Two years ago, I lost a preteen and gained a teenager. Gradually, my relationship with my elder child changed. Since becoming a teenager, she has been spending less time with me and more with her friends. She no longer wants to do lessons or learning activities with her younger brother and me. When at home, she spends most of the day in her room, away from the rest of the family. I know that she is trying to form her own identity, but it felt like she was drifting away from me. It felt like she didn’t like me anymore.
I tried to be the cool mom. I met her friends, gave them rides every now and then, and welcomed them into our home. I let her go to the mall with close friends unsupervised. I went clothes shopping with her once and, after seeing for myself how hard it is to find nice but fairly conservative shorts, I convinced her dad that our daughter’s shorts don’t always have to be mid-thigh in length.

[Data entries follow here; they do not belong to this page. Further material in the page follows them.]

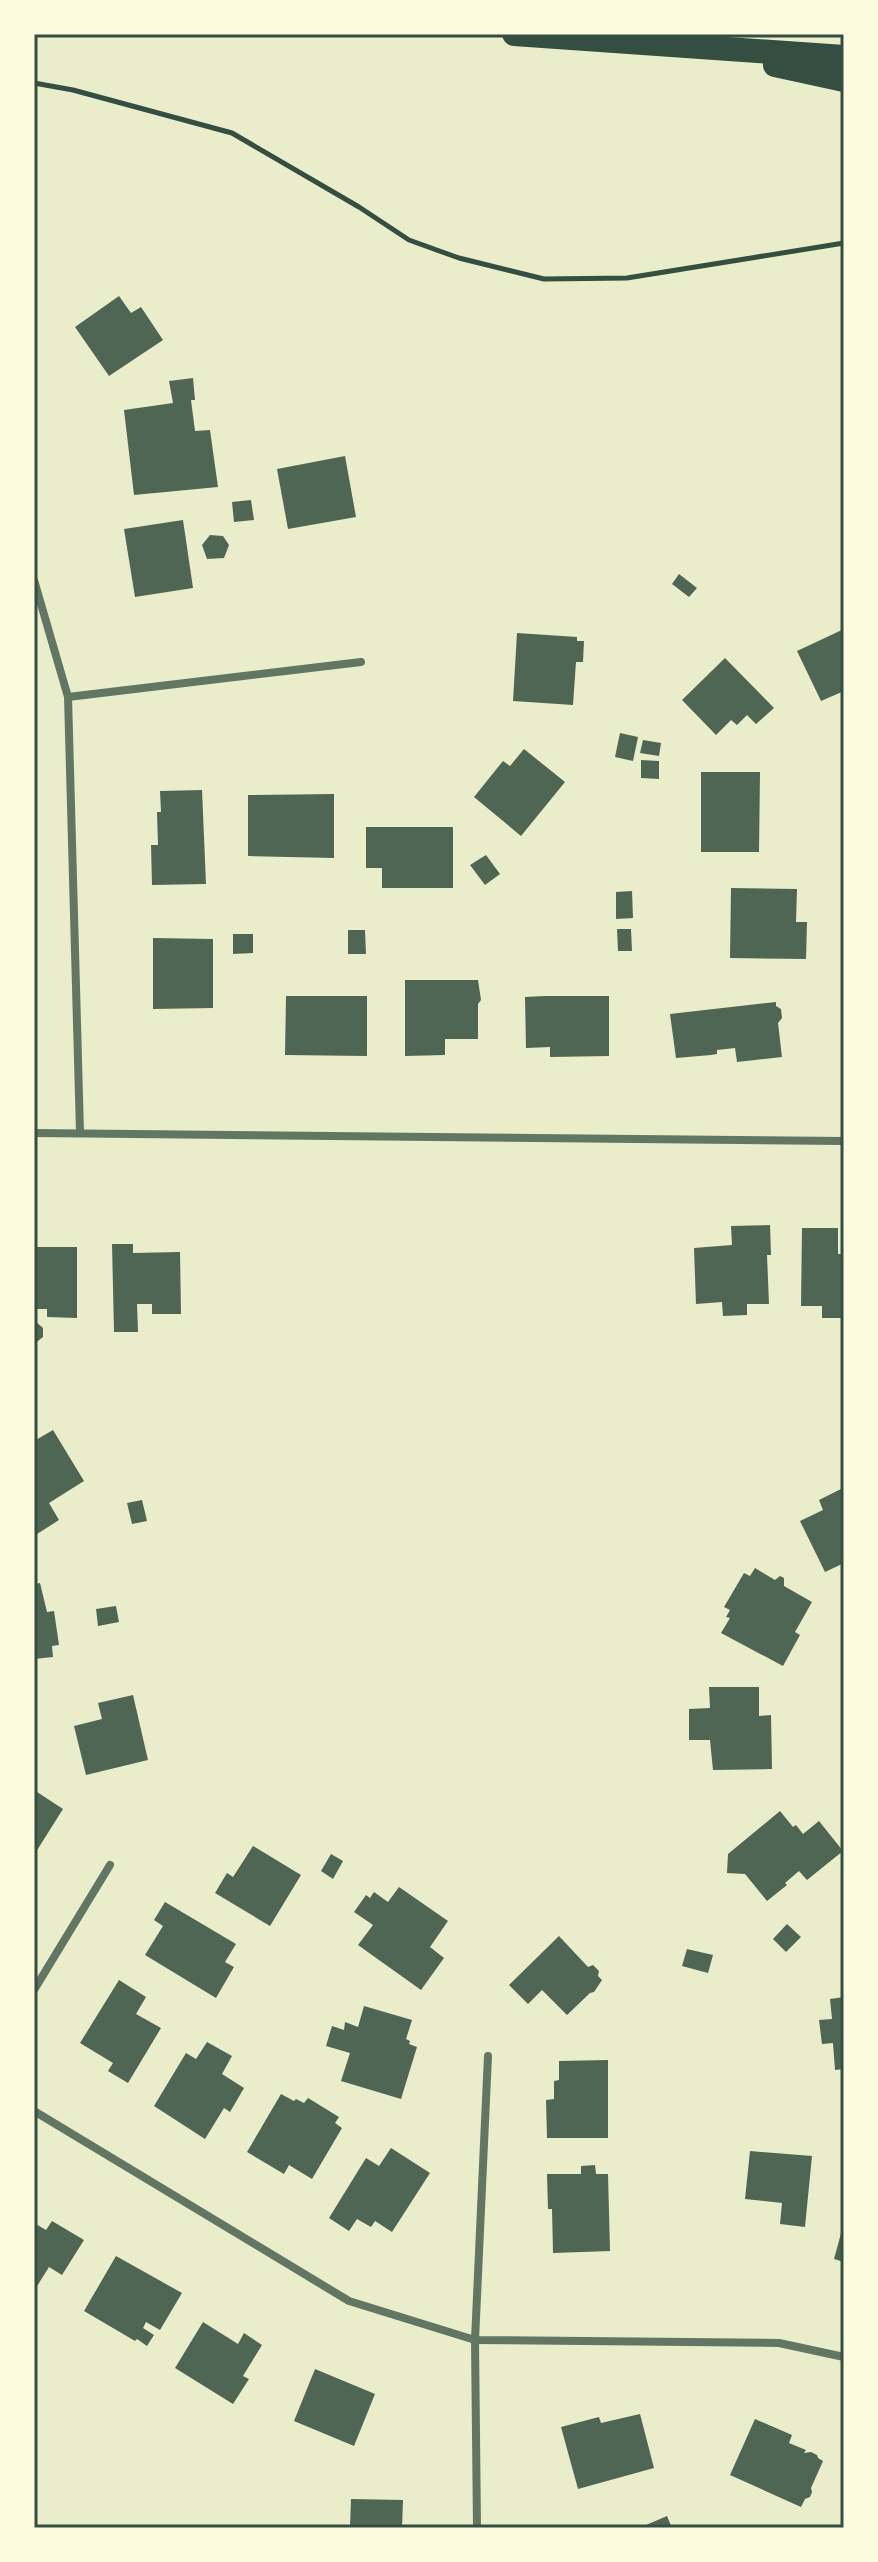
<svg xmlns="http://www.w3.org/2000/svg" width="878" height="2562" font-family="'Sofia Sans Condensed',sans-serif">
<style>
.building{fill:#4f6655}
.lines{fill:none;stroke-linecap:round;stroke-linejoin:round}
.path{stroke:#344e41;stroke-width:5}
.minor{stroke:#617663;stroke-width:8}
.motorway{stroke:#344e41;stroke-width:24}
.neatline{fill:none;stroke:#344e41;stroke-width:3}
</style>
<rect width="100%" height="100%" fill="#e9edc9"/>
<g class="building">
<path d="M119,296L131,313L141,307L163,340L109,376L75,327Z"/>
<path d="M193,378L195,400H191L195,431L210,430L218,487L134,495L124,410L173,403L169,381Z"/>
<path d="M345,456L356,517L288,529L277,469Z"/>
<path d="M251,500L254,520L234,522L232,502Z"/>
<path d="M183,520L193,588L135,597L124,529Z"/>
<path d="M210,535L223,536L229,545L224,558L207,559L202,545Z"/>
<path d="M679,574L697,588L689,597L672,584Z"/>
<path d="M844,629V691L821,701L797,651Z"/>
<path d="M517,633L577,637V641H584L583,662H576L573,705L513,701Z"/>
<path d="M725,658L774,708L756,724L747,715L737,725L731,720L716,735L682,700Z"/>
<path d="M620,733L638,737L633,761L615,757Z"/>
<path d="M643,740L661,743L659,756L640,753Z"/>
<path d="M524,749L565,782L521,836L474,797L503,761L510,766Z"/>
<path d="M641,760L659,761V779L641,778Z"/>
<path d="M701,772H760L759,852H701Z"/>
<path d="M202,790L206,884L152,885L151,845H158L157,812H161L160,791Z"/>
<path d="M334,794V858L248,856V795Z"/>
<path d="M366,827H453V888H382V868H366Z"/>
<path d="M486,855L500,874L485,885L470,865Z"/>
<path d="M731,888L797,889L796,922H807L806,959L730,958Z"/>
<path d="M632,891L633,918L616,919V892Z"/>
<path d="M617,929H631L632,951H618Z"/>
<path d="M348,930H365L366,954H348Z"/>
<path d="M233,934H253V953L233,954Z"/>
<path d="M153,938L213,939V1008L153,1009Z"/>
<path d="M405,980H478L481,1000L478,1004V1039H445V1055L405,1056Z"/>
<path d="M286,996H367V1056L285,1055Z"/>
<path d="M545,996H609V1056L550,1057V1047L526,1048L525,997Z"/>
<path d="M776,1002V1006L781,1009L782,1018L778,1023L782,1057L737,1062L735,1048L717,1050V1054L711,1055L676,1058L670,1014Z"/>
<path d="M770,1225L771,1255H767L769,1304H747V1315L723,1316L722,1302L696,1304L694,1248L732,1245L731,1226Z"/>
<path d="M802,1228H838V1254H844V1318H822V1306H801Z"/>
<path d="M112,1244H133V1253L180,1252L181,1314H152V1304H137L138,1332H114Z"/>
<path d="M34,1247H77V1318L47,1317V1309H34Z"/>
<path d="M34,1320L43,1328V1337L34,1344Z"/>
<path d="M53,1430L84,1481L49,1503L59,1520L34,1536V1441Z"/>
<path d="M841,1489L844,1496V1563L825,1572L800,1521L823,1510L819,1500Z"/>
<path d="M142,1500L147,1521L132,1524L127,1503Z"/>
<path d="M755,1568L775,1580L780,1576L784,1578V1586L812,1602L795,1632L800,1635L783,1666L721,1633L730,1618L726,1617L730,1610L724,1607L744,1573L750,1576Z"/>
<path d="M40,1583L47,1612L54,1611L59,1645L52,1646L53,1657L34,1659V1584Z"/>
<path d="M116,1606L119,1622L98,1626L96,1609Z"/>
<path d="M709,1687H759V1716L771,1715L772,1769L713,1770L710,1740H689V1709L710,1708Z"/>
<path d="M133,1695L148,1760L86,1775L74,1726L102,1719L98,1703Z"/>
<path d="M34,1790L63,1809L34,1855Z"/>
<path d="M780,1811L793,1827L796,1825L803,1834L819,1821L843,1851L807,1880L799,1871L785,1883L787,1885L767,1901L745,1874L727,1873L728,1854Z"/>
<path d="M253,1846L301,1875L270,1926L215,1893L227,1873L233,1877Z"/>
<path d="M331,1854L343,1861L333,1879L321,1871Z"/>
<path d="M399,1887L448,1921L430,1947L444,1958L421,1990L358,1945L373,1925L354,1912L366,1895L370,1898L374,1892L388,1902Z"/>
<path d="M165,1902L236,1944L225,1962L234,1967L216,1998L145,1955L163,1926L154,1920Z"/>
<path d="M787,1924L801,1937L786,1952L773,1939Z"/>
<path d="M559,1936L588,1967L593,1965L599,1971L598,1976L602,1980L594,1992L590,1993L567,2015L542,1990L528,2004L509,1985Z"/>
<path d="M687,1949L713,1955L708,1973L682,1966Z"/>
<path d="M119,1980L146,1997L136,2014L161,2028L128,2083L108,2071L113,2063L80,2043Z"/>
<path d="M844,1997V2069L835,2070L833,2043L822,2044L819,2020L832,2019L830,1999Z"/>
<path d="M364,2006L412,2020L406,2039L410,2041L409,2044L417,2047L401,2099L341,2081L350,2053L326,2046L332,2026L344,2030L345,2022L358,2027Z"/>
<path d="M207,2042L232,2056L222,2074L244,2088L230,2112L224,2108L205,2139L154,2106L186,2053L196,2059Z"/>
<path d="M608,2060V2138H547L546,2100L554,2099V2081L559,2080V2061Z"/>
<path d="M281,2094L294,2101L296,2099L304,2103L308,2098L339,2117L335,2123L342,2128L312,2179L289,2165L284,2174L247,2152Z"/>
<path d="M391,2148L430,2173L392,2232L375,2221L371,2227L357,2219L349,2231L329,2218L366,2158L379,2166Z"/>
<path d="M750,2151L812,2156L805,2227L780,2224L782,2203L745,2199Z"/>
<path d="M595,2165L596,2174H608L610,2251L553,2253L552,2209H548L547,2174H581V2166Z"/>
<path d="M52,2221L84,2240L62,2275L49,2267L34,2291V2223L46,2230Z"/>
<path d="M843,2226H844V2262L834,2259Z"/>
<path d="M116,2256L182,2293L160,2330L146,2322L143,2328L154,2335L147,2346L137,2339L135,2341L84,2311Z"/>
<path d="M203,2322L238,2344L244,2333L262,2345L243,2376L249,2379L233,2404L175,2368Z"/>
<path d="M315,2369L375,2394L354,2446L294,2421Z"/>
<path d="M640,2414L654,2468L578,2489L561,2427L599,2417L601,2423Z"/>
<path d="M755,2419L792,2435L789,2443L806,2450L804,2453L811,2452L817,2455L818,2458L823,2461L811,2488L812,2492L810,2497L805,2499L801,2507L730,2475Z"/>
<path d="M351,2499L403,2500L402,2528H350Z"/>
<path d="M667,2516L672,2528H639Z"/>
</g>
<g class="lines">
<path class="path" d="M34,83L73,90L232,133L359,207L409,240L459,258L544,279L627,278L844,243"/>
<g class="minor">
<path d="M34,580L68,697L80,1132"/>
<path d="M68,697L361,662"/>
<path d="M34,1133L844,1141"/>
<path d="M34,1990L110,1865"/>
<path d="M34,2111L349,2301L475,2340L779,2343L844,2357"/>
<path d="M477,2528L475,2340L488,2056"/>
</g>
<g class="motorway">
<path d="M514,34L844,57"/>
<path d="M775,65L844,80"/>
</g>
</g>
<rect width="878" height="2562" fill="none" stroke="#fefae0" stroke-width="72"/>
<rect x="36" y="36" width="806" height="2490" class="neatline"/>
</svg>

Though her dad and I draw the line at anything tiny and stringy, I went with my daughter once to shop for her sporty bikini. I bought her little knick knacks when she asked for them. I was very flexible with what time she needed to sleep and wake up, when she could and couldn’t have friends over, and when to do her homework. As much as I could, I allowed her what she wanted because I wanted her to still like me.
On a few recent occasions, I’ve had to be more strict with her homework and her social activities. I found myself saying no to her more often that before. And this made me a very unlikable mom. I know she was very unhappy with me then (I remember being a teenager too, and definitely not liking it when my mom didn’t let me go out with my friends), but I was surprised at how unhappy I felt when I saw how disappointed she was. And the realization hit me. By not setting clear boundaries and values, by trying to be her friend, by wanting to be liked, I was failing as a parent to my child. I was failing to love her, to guide her well in her own journey to becoming a respectful, responsible and resilient woman.

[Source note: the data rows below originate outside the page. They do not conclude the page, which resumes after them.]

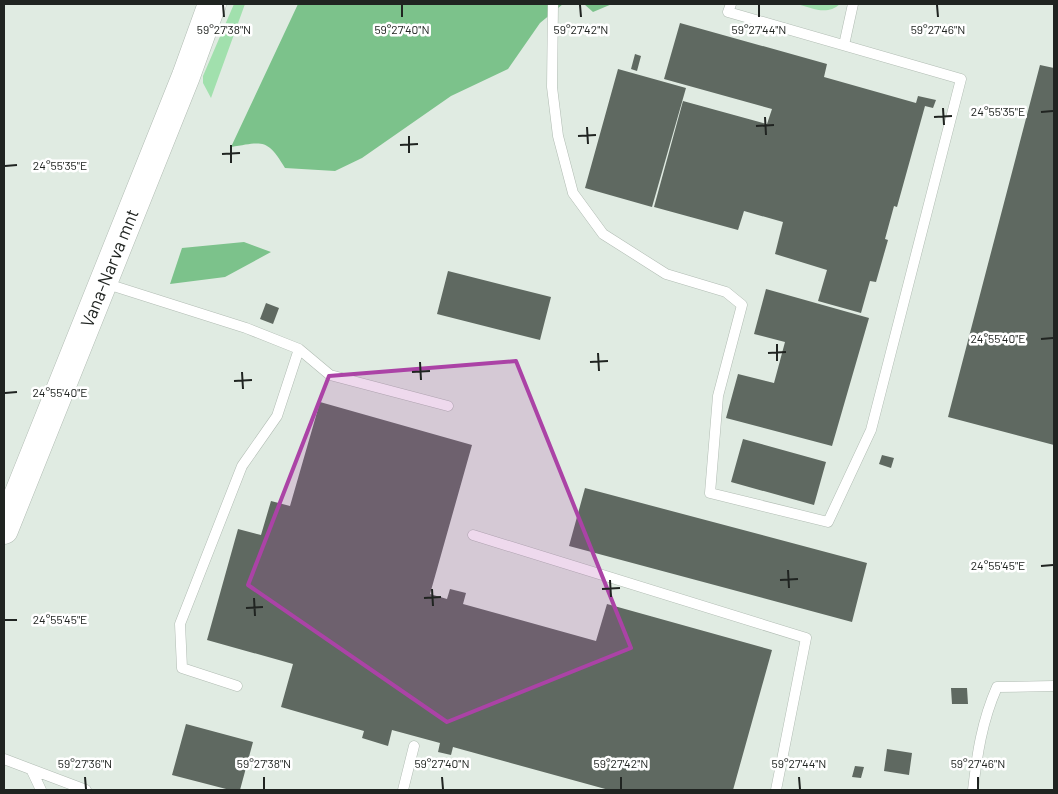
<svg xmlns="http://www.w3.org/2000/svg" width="1058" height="794" font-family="Barlow,sans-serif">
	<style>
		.green { fill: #a1e0ad }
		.forest { fill: #7cc28b }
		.building { fill: #5f6961 }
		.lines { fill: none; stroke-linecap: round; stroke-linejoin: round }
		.lane-casing { stroke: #b1bcb3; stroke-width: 11 }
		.secondary-casing { stroke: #b1bcb3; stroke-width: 29 }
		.lane { stroke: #fff; stroke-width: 10 }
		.secondary { stroke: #fff; stroke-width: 28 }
		.marked { fill: #ab43a6; fill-opacity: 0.2; stroke: #ab43a6; stroke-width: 4; stroke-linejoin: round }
		.ticks { fill: none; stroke: #202421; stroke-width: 2 }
		.labels { text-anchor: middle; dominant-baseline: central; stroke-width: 5; stroke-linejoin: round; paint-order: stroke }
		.street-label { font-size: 18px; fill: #202421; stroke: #fff }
		.ticks-label { font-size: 12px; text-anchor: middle; fill: #202421; stroke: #fff; stroke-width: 5; stroke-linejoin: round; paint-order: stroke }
	</style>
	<rect width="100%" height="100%" fill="#e0ebe2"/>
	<path class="green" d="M 234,4 L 245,4 L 211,98 L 203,83 L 203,76 Z
		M 797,4 L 840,4 C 827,16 812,8 797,4 Z"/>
	<path class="forest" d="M 298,4 L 563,4 L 540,23 L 508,69 L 451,96 L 362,158 L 335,171 L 285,168 C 267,138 263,142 231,147 Z
		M 584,4 L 612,4 L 593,12 Z
		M 244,242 L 271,252 L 225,277 L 170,284 L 182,248 Z"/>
	<path class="building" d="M 680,23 L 827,64 L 824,77 L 916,103 L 918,96 L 936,100 L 933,108 L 925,106 L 897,207 L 894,206 L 885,239 L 888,240 L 876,282 L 870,281 L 861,313 L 818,301 L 827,270 L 775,254 L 783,222 L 744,211 L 738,230 L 654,207 L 683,101 L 767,124 L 772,109 L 664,79 Z
		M 635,54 L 641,56 L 637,71 L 631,69 Z
		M 1040,65 L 1054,68 L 1054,445 L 948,417 Z
		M 618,69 L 686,88 L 652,207 L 585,188 Z
		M 448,271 L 551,297 L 540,340 L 437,314 Z
		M 766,289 L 869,318 L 832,446 L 726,418 L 738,374 L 774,383 L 785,342 L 754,334 Z
		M 266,303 L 279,308 L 273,324 L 260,319 Z
		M 320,402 L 472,445 L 430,594 L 447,599 L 450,589 L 466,593 L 463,604 L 596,641 L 607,604 L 772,650 L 733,790 L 609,790 L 453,747 L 451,755 L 438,752 L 440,743 L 392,730 L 388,746 L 362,738 L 364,731 L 281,707 L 293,664 L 207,640 L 238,529 L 261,535 L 271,501 L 290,506 Z
		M 743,439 L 826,462 L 814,505 L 731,482 Z
		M 882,455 L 894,458 L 891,468 L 879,464 Z
		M 585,488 L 867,563 L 852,622 L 569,546 Z
		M 951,688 L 967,688 L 968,704 L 952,704 Z
		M 186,724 L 253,742 L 240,790 L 230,790 L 172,775 Z
		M 887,749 L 912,753 L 909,775 L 884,771 Z
		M 855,766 L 864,767 L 861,778 L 852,777 Z"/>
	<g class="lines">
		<g class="lane-casing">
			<path id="lane" d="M 553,4 L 552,87 L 558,136 L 573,193 L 603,234 L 666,274 L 726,292 L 742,305 L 718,396 L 710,493 L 828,522 L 871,430 L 961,79 L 728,12 L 731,4
				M 844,45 L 853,4
				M 104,283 L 246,328 L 299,349 L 330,375 L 448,406
				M 473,535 L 806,638 L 776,790
				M 237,686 L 182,668 L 180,624 L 242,466 L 277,416 L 299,349
				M 4,759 L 86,790
				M 32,771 L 41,790
				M 403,790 L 414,746
				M 973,790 C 977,754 982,721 997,687 L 1054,686"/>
		</g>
		<g class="secondary-casing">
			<path id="secondary" d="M 4,530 L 186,76 L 212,4"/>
		</g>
		<use href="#lane" class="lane"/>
		<use href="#secondary" class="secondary"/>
	</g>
	<path class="marked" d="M 516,361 L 631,648 L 447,722 L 248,585 L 329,376 Z"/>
	<path class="ticks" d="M 223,5 L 224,17M 402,5 L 402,17M 580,5 L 581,17M 759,5 L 759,17M 937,5 L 938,17M 943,108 L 944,125M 1041,112 L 1053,111M 765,117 L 766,135M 934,117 L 952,116M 756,126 L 774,125M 587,127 L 588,144M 409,136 L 409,153M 578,136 L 596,135M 231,145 L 231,163M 400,145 L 418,144M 222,154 L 240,153M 5,166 L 17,165M 1041,339 L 1053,338M 777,344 L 777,361M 598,353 L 599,371M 768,353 L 786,352M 420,362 L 421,380M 590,362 L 608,361M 242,372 L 243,389M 412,372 L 430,371M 234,381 L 252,380M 5,393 L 17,392M 1041,566 L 1053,565M 788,570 L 789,588M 610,580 L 611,597M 780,580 L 798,579M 432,589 L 433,606M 602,589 L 620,588M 254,598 L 255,616M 424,598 L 441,597M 246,608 L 263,607M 5,620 L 17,620M 85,777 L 86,789M 264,777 L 264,789M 442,777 L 443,789M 621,777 L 621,789M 799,777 L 800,789M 978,777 L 978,789"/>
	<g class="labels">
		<g class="street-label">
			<text transform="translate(109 268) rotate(-68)">Vana-Narva mnt</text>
		</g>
	</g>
	<g class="ticks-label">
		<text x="224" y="34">59°27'38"N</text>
		<text x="402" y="34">59°27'40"N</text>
		<text x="581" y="34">59°27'42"N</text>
		<text x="759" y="34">59°27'44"N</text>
		<text x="938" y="34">59°27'46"N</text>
		<text x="998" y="116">24°55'35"E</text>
		<text x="60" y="170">24°55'35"E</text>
		<text x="998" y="343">24°55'40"E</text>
		<text x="60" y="397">24°55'40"E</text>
		<text x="998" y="570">24°55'45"E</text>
		<text x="60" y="624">24°55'45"E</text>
		<text x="85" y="768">59°27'36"N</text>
		<text x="264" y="768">59°27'38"N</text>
		<text x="442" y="768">59°27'40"N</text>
		<text x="621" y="768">59°27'42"N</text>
		<text x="799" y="768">59°27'44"N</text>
		<text x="978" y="768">59°27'46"N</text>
	</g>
	<rect width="1058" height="794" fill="none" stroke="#202421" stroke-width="10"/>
</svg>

I was reminded that liking is for cute things, cool movies and crushes. Loving is about a commitment to the beloved’s growth and wellbeing. Liking is about feelings that come and go. Loving is for honest relationships that stay with the ups and downs.
I’ve learned that I have to live with the moments when my child won’t like me. I will remember that these growing pains, these struggles in the parent-child relationship will not break me or my child. I will remember that these difficult times make us more resilient persons. My child doesn’t need me to be a likable friend. My child needs me to be a mother who loves her unconditionally, steadily and wisely, not only during the happy “yes” days but also during the angry “no” days.